Twee directeuren van een advocatenkantoor krijgen ruzie en besluiten uit elkaar te gaan. Een secretaresse met een arbeidsverleden van twintig jaar bij het kantoor sluit een vaststellingsovereenkomst om vijf maanden later ook haar dienstverband te beëindigen, maar wordt vlak voor haar laatste werkdag op staande voet ontslagen. Ten onrechte, oordeelt de kantonrechter in Assen in een uitspraak van 6 april jongstleden.
Beweerde aanleiding voor het ontslag op staande voet is een onderzoek van de ene directeur in de e-mailbox van de andere – inmiddels vertrokken – directeur. Daaruit zou blijken dat de secretaresse bij het boeken van privé-uitgaven van de vertrokken directeur op de kantoorrekening niet alleen handelde op instigatie van die directeur, maar daarbij eigen initiatief toonde. ‘Uit eigener beweging boekt u eerst maar op de paasaankleding, vervolgens op kantoorkosten, uiteindelijk is het geboekt over verschillende grootboekrekeningen. Dit is niet op instructie van [voormalig directeur verweerster] gebeurd. Dit heeft u zelf verzonnen. Deze gedraging(en) niet alleen in onderlinge samenhang en in onderling verband bezien, doch ook afzonderlijk van elkaar rechtvaardigen het ontslag op staande voet.’
Volgens de secretaresse is het boeken van privé-uitgaven op de kantoorrekening usance, en zij wordt daarin gesteund door de accountant. Die stelt in een brief: ‘De constatering was dat beide partijen privé-uitgaven via de bankrekening van verweerster lieten lopen, zij het dat de onttrekkingen van [voormalig directeur verweerster] een veelvoud was van de uitgaven van [directeur verweerster].’ Er was volgens de accountant echter bij de secretaresse geen sprake van kwade opzet om een nog zittende directeur te benadelen: ‘Dit onrecht is je echter aangedaan door [voormalig directeur verweerster], voor mij is nog niet overtuigend vast komen te staan dat verzoekster bewust hierin heeft bijgedragen om jou onrecht aan te doen of dat zij gewoon is gebruikt.’

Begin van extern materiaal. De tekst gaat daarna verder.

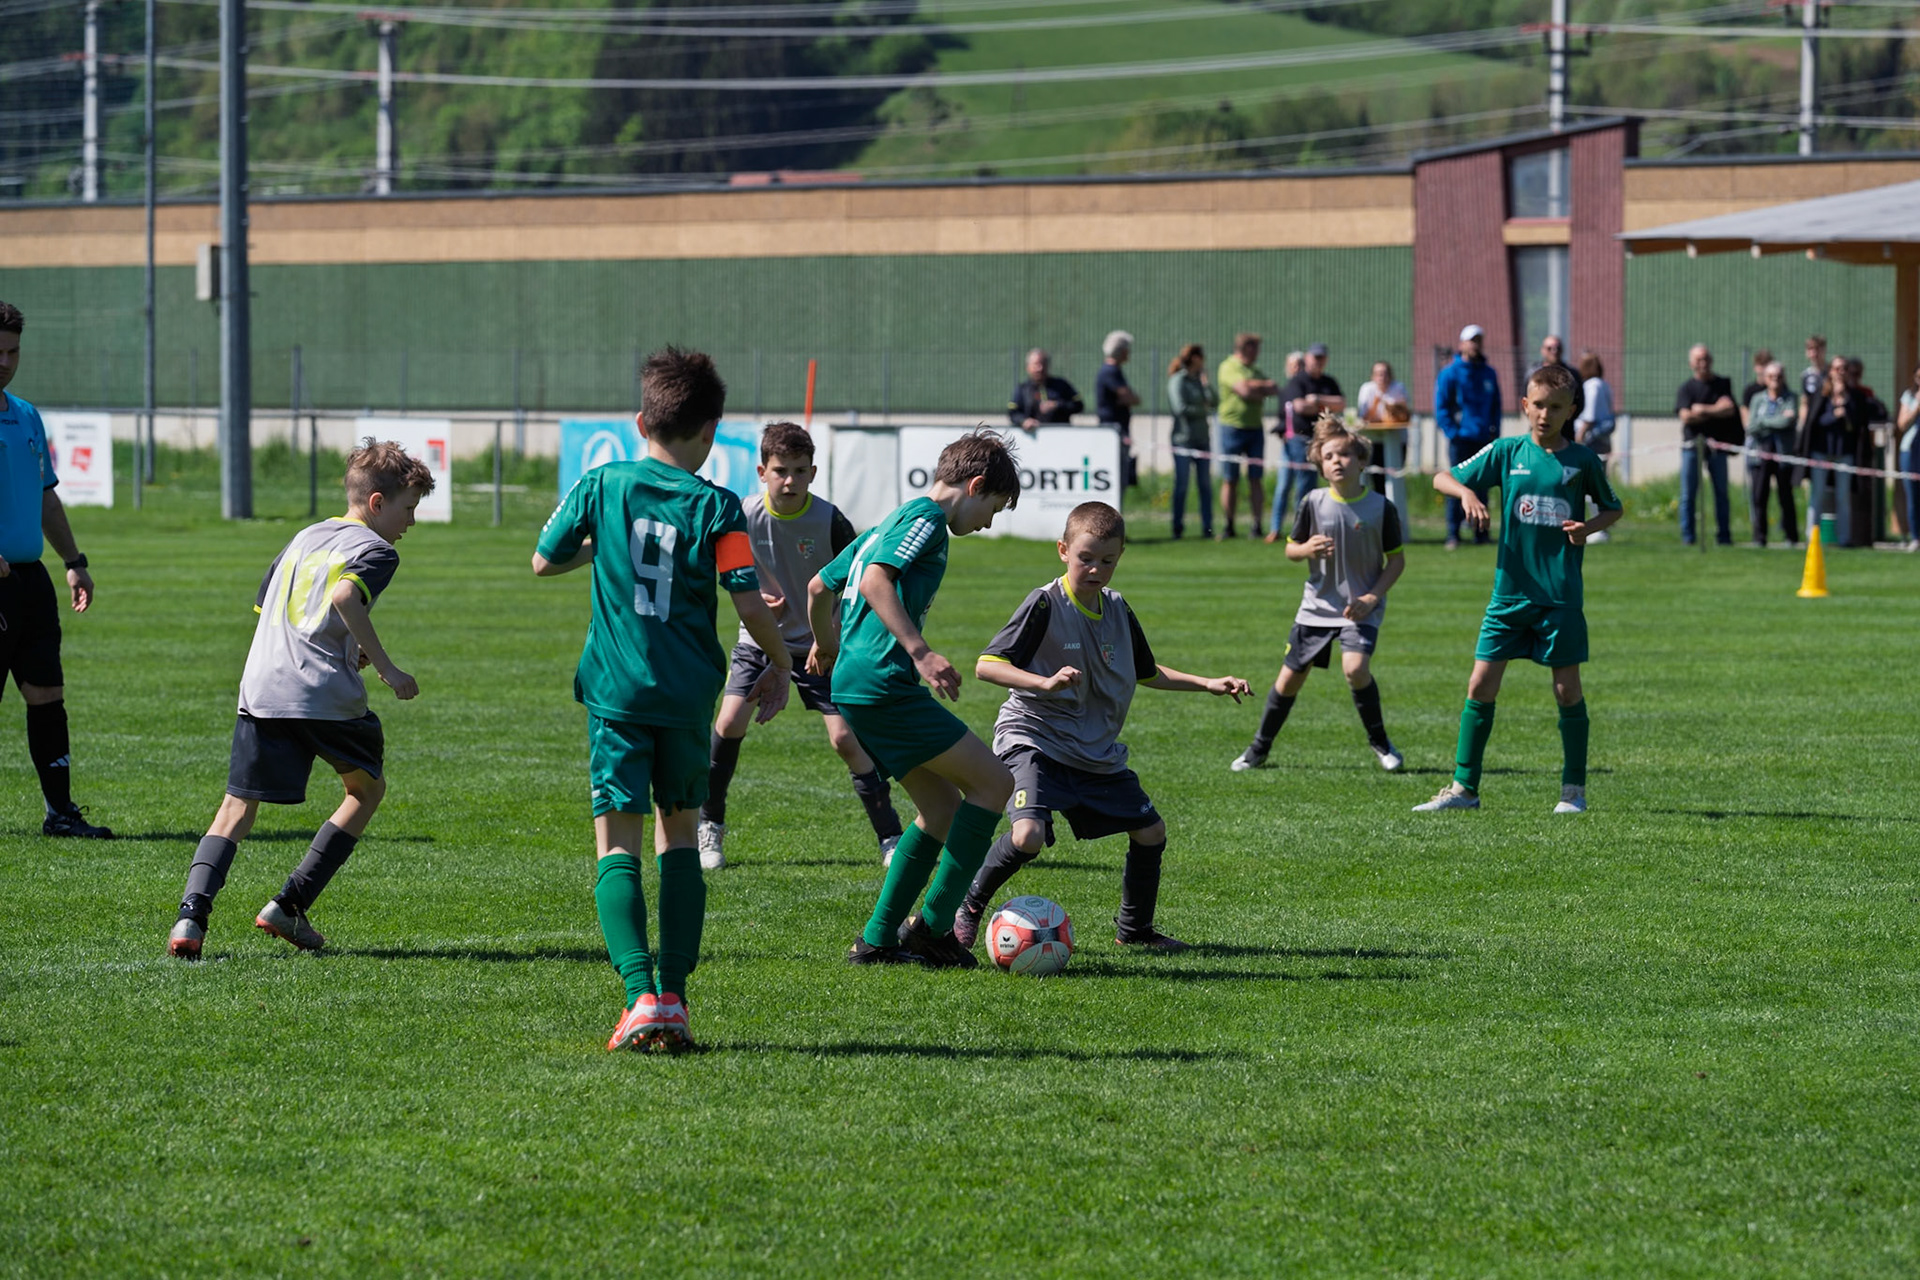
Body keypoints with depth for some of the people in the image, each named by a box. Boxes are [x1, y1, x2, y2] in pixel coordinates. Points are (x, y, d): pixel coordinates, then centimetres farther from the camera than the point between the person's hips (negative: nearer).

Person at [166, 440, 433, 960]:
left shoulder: (303, 539, 25)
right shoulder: (375, 550, 0)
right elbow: (344, 595, -20)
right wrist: (385, 667, -16)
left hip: (261, 686, 5)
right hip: (326, 695, -5)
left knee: (239, 805, 5)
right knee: (367, 789, 18)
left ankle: (192, 912, -17)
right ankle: (290, 906, 10)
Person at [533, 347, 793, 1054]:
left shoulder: (601, 486, -2)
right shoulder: (716, 507, -5)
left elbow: (544, 561, 10)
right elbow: (750, 605, -9)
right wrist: (780, 665, 8)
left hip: (615, 689, -1)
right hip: (689, 691, 1)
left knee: (617, 840, -1)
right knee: (679, 831, 16)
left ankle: (641, 994, -18)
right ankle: (674, 995, 8)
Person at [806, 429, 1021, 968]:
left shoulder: (892, 521, 24)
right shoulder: (926, 517, -6)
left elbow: (819, 586, 32)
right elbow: (876, 580, -22)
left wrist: (826, 646, 50)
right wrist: (920, 651, -29)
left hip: (854, 687, 10)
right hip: (882, 684, -10)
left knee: (943, 805, 15)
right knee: (994, 782, -7)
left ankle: (878, 939, 13)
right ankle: (932, 927, -7)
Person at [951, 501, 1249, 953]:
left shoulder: (1118, 610, 6)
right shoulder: (1044, 605, -14)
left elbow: (1147, 673, 24)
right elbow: (986, 665, -22)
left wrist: (1206, 684, 16)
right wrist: (1045, 682, -36)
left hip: (1097, 753, 7)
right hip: (1035, 741, -7)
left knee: (1150, 832, 8)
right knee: (1029, 835, -28)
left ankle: (1134, 928, 30)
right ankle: (970, 904, -2)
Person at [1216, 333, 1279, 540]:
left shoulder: (1255, 371, 18)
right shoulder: (1229, 367, -5)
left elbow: (1275, 389, 7)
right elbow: (1244, 390, -18)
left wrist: (1255, 386, -9)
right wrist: (1264, 386, -3)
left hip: (1254, 428, 6)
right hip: (1232, 427, -6)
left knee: (1255, 479, 1)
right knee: (1230, 480, -1)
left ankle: (1257, 526, 2)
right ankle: (1227, 527, 5)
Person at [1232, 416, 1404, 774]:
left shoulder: (1381, 508, -9)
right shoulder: (1313, 503, -5)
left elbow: (1397, 560, -1)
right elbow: (1290, 549, 5)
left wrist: (1373, 597, -13)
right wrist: (1306, 549, -19)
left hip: (1361, 608, -3)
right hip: (1318, 606, 3)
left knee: (1355, 668, -26)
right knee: (1290, 679, 7)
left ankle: (1379, 741, -4)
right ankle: (1259, 748, 27)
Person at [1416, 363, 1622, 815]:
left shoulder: (1582, 460, 1)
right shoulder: (1507, 452, 3)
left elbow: (1613, 507, 15)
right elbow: (1443, 478, 7)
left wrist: (1590, 527, -6)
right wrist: (1467, 493, -15)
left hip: (1561, 595, -1)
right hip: (1510, 591, 1)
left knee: (1567, 690, 0)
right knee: (1481, 684, -2)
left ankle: (1574, 789, 13)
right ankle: (1464, 787, 6)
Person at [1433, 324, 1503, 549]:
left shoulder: (1489, 374, 12)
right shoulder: (1450, 372, -1)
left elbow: (1496, 405, 19)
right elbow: (1441, 407, -2)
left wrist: (1494, 430, 7)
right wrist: (1452, 431, -11)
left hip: (1484, 439, 4)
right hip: (1461, 439, -4)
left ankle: (1480, 532, 13)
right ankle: (1453, 534, -3)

De kantonrechter gelooft niet dat het onderzoek in de e-mail van de vertrokken directeur de werkelijke reden is van het ontslag. Uit de brief van de accountant blijkt dat de nog zittende directeur al in november 2015 – ruim voor het ontslag op staande voet – op de hoogte was van de wijze van inboeken van de privé-uitgaven. Ook is volgens de kantonrechter voldoende duidelijk dat secretaresse handelde in opdracht van de vertrokken directeur, en niet zelfstandig of op eigen initiatief.

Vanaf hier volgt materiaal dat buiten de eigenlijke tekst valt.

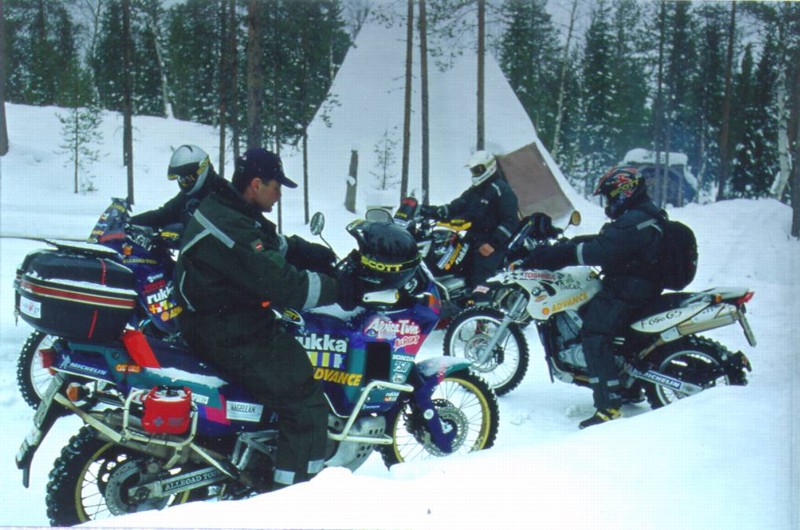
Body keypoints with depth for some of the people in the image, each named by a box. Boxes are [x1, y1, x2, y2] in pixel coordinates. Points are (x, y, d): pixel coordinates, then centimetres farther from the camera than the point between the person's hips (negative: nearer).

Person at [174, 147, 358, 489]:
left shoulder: (223, 208, 9)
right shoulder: (231, 228, -25)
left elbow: (278, 246, 18)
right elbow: (280, 284, -28)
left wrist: (322, 256, 4)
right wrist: (335, 288, -17)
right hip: (231, 336, -11)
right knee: (306, 401, -11)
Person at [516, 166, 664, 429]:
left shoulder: (633, 222, -19)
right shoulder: (645, 215, 16)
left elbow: (599, 251, -30)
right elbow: (605, 241, 22)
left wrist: (553, 254, -28)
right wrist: (564, 245, 16)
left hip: (627, 288, -12)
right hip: (641, 285, 12)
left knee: (595, 334, -20)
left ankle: (608, 406, -24)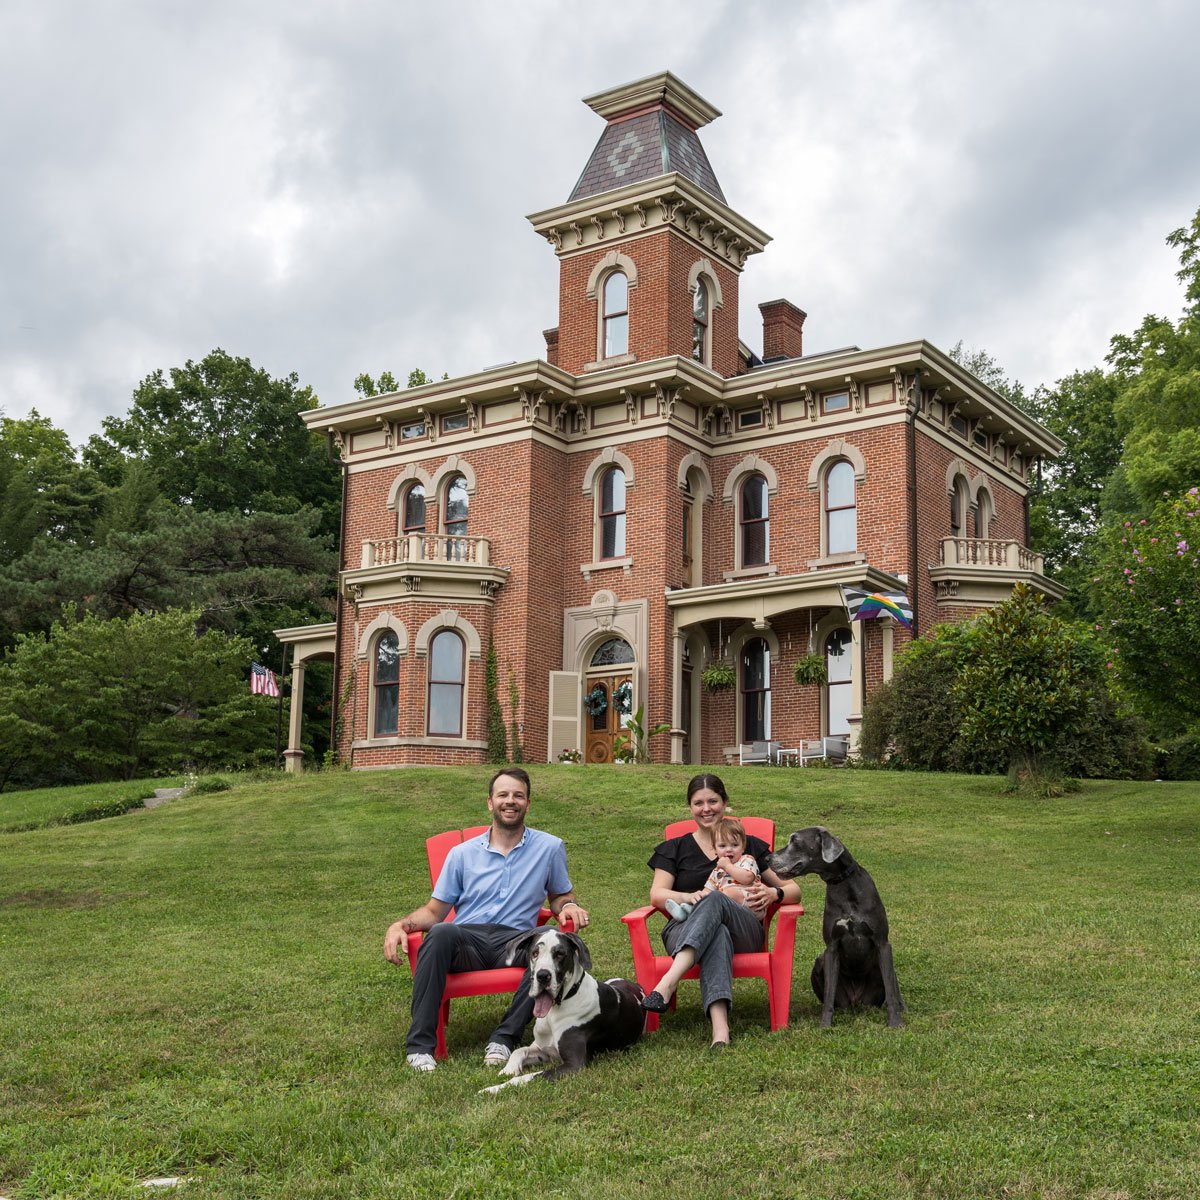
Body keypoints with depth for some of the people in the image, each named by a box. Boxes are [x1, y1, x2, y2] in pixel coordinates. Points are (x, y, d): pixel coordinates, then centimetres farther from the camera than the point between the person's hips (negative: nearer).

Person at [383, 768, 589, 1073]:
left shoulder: (550, 847, 16)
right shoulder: (462, 853, 17)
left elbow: (560, 896, 27)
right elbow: (434, 911, 17)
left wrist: (569, 906, 2)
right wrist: (401, 924, -3)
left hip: (515, 941, 0)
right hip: (465, 941, 0)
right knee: (441, 933, -37)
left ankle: (505, 1038, -28)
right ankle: (420, 1044, -33)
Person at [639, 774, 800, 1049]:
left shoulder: (750, 846, 23)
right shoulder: (673, 849, 22)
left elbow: (793, 889, 19)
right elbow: (657, 895, 5)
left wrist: (772, 893, -6)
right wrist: (689, 897, -18)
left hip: (743, 931, 0)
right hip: (685, 928, 0)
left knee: (715, 899, -37)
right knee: (717, 935, -40)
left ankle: (666, 985, -55)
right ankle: (719, 1026, -61)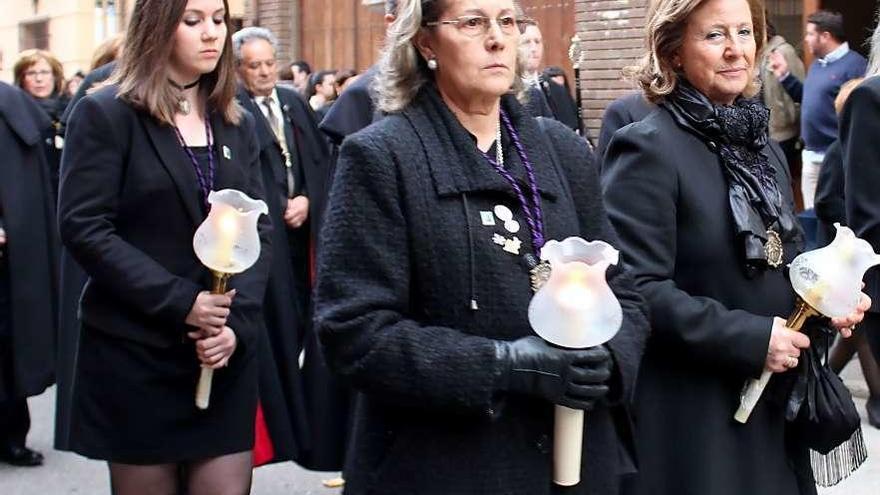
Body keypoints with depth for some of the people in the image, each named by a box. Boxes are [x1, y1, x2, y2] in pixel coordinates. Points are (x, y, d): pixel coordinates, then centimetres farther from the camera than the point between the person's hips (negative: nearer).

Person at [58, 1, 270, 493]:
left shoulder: (238, 124, 12)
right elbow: (83, 228, -12)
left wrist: (237, 324, -10)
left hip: (227, 354, 4)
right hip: (136, 354, -4)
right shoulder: (106, 114, -4)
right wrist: (180, 302, -18)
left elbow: (259, 231, 6)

De secretaresse – die niet terug wil naar het kantoor – krijgt ruim 15.646 euro vergoeding voor de onregelmatige opzegging, 26.860 euro transitievergoeding en 500 euro als billijke vergoeding. In het kader van dat laatste overweegt de kantonrechter dat de secretaresse meewerkte aan het verrichten van ‘niet moreel verantwoord handelen’. ‘Hoewel het de kantonrechter in het licht van de feitelijke gang van zaken duidelijk is geworden dat verzoekster op enige wijze negatief betrokken is geraakt in een vete tussen [directeur verweerster] en [voormalig directeur verweerster] leidt dit gegeven niet tot een ander oordeel.’